Input data:
◇ ◇ ◇ ◇
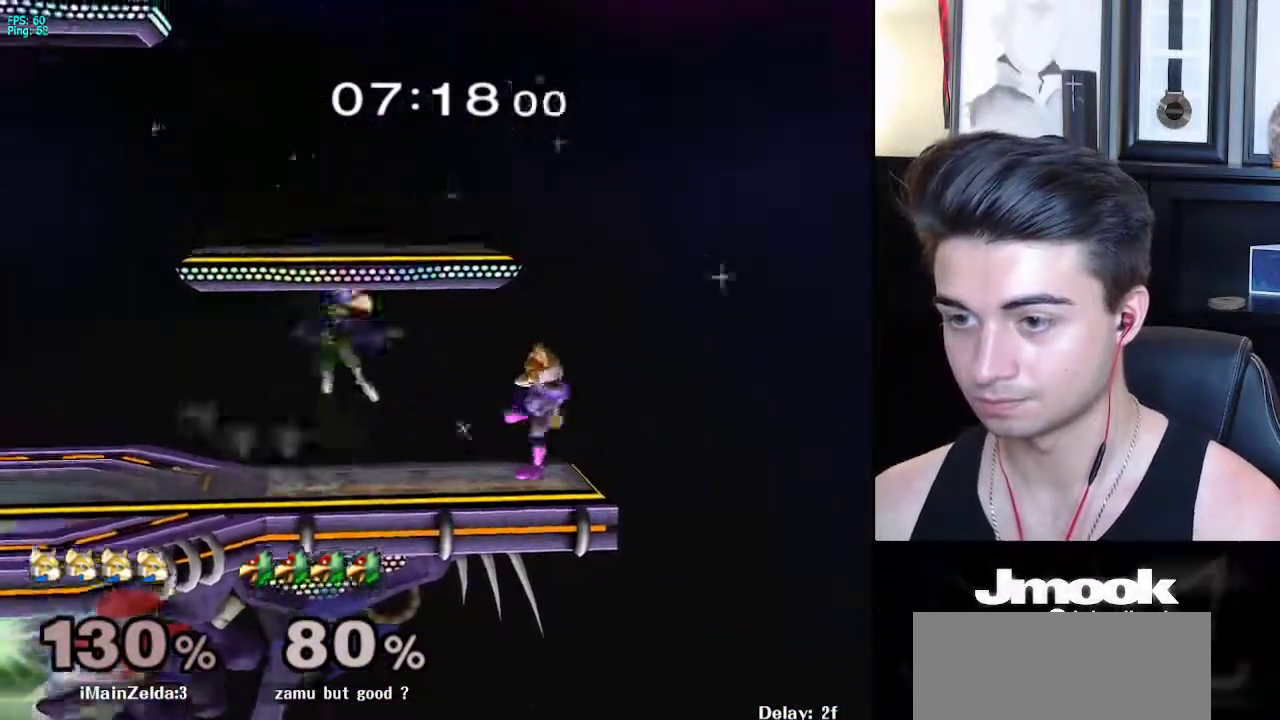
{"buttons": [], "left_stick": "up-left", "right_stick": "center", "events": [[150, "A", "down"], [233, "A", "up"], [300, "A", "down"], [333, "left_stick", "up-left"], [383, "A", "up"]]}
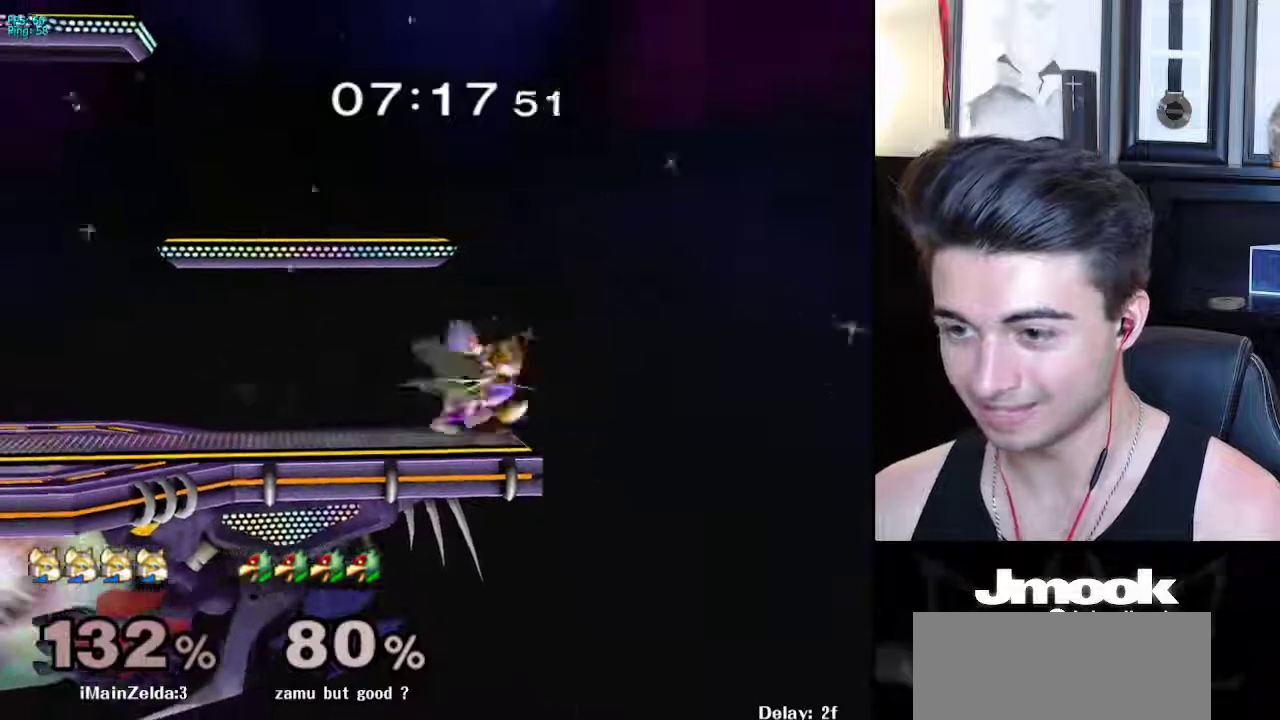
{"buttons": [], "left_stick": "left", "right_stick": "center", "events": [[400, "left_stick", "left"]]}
◇ ◇ ◇ ◇
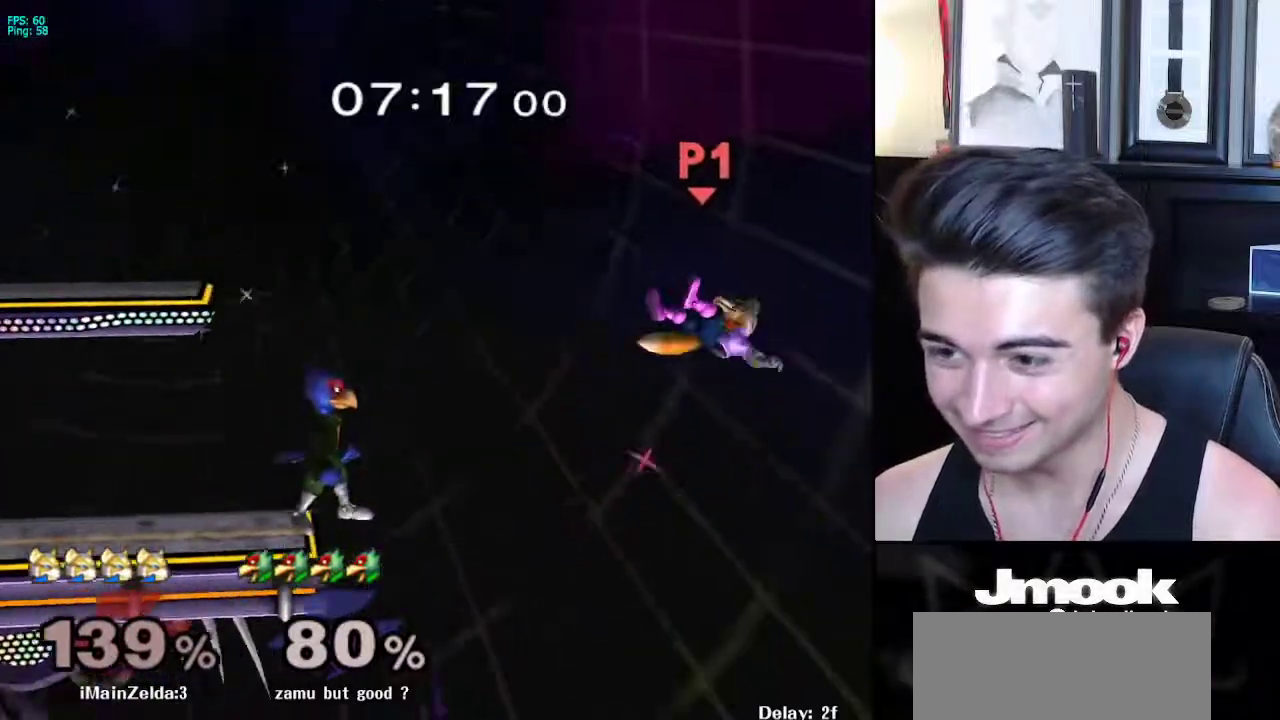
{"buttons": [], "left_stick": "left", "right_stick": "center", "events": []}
◇ ◇ ◇ ◇
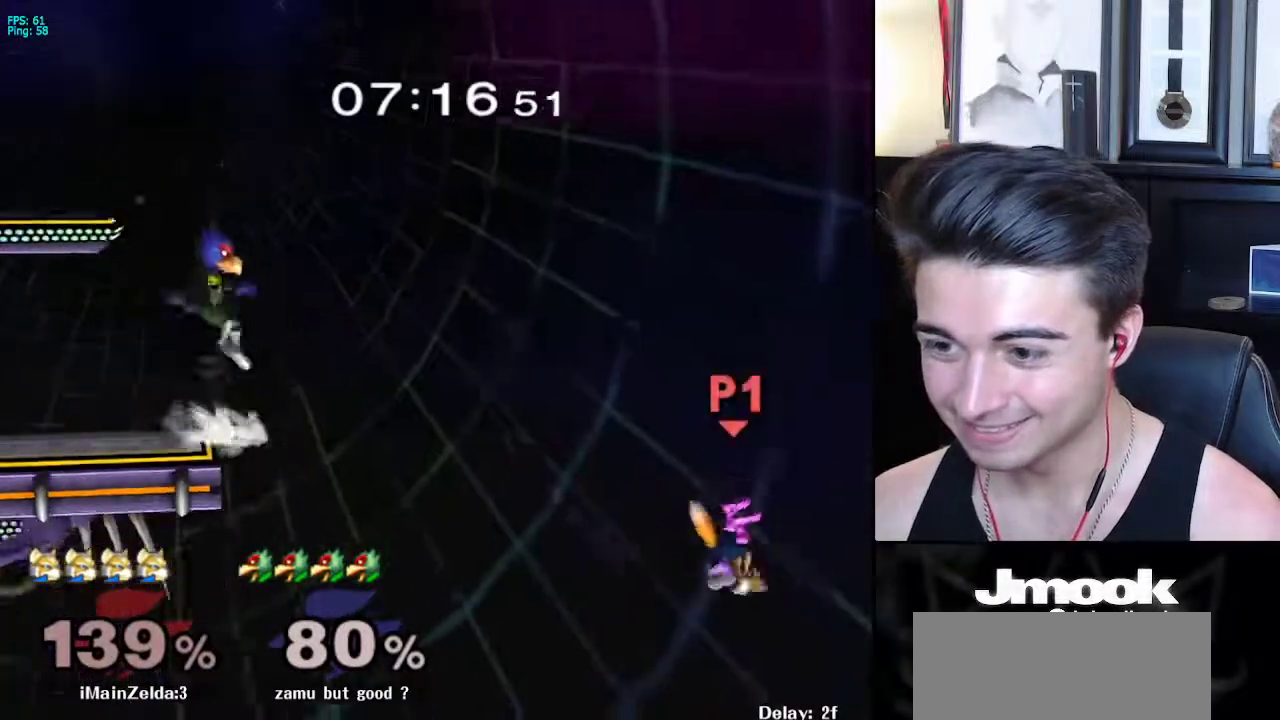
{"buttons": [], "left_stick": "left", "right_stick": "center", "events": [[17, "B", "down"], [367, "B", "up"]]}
◇ ◇ ◇ ◇
Looking at the entries above, copy out every line in which "down" occurs.

{"buttons": [], "left_stick": "up-left", "right_stick": "center", "events": [[150, "A", "down"], [233, "A", "up"], [300, "A", "down"], [333, "left_stick", "up-left"], [383, "A", "up"]]}
{"buttons": [], "left_stick": "left", "right_stick": "center", "events": [[17, "B", "down"], [367, "B", "up"]]}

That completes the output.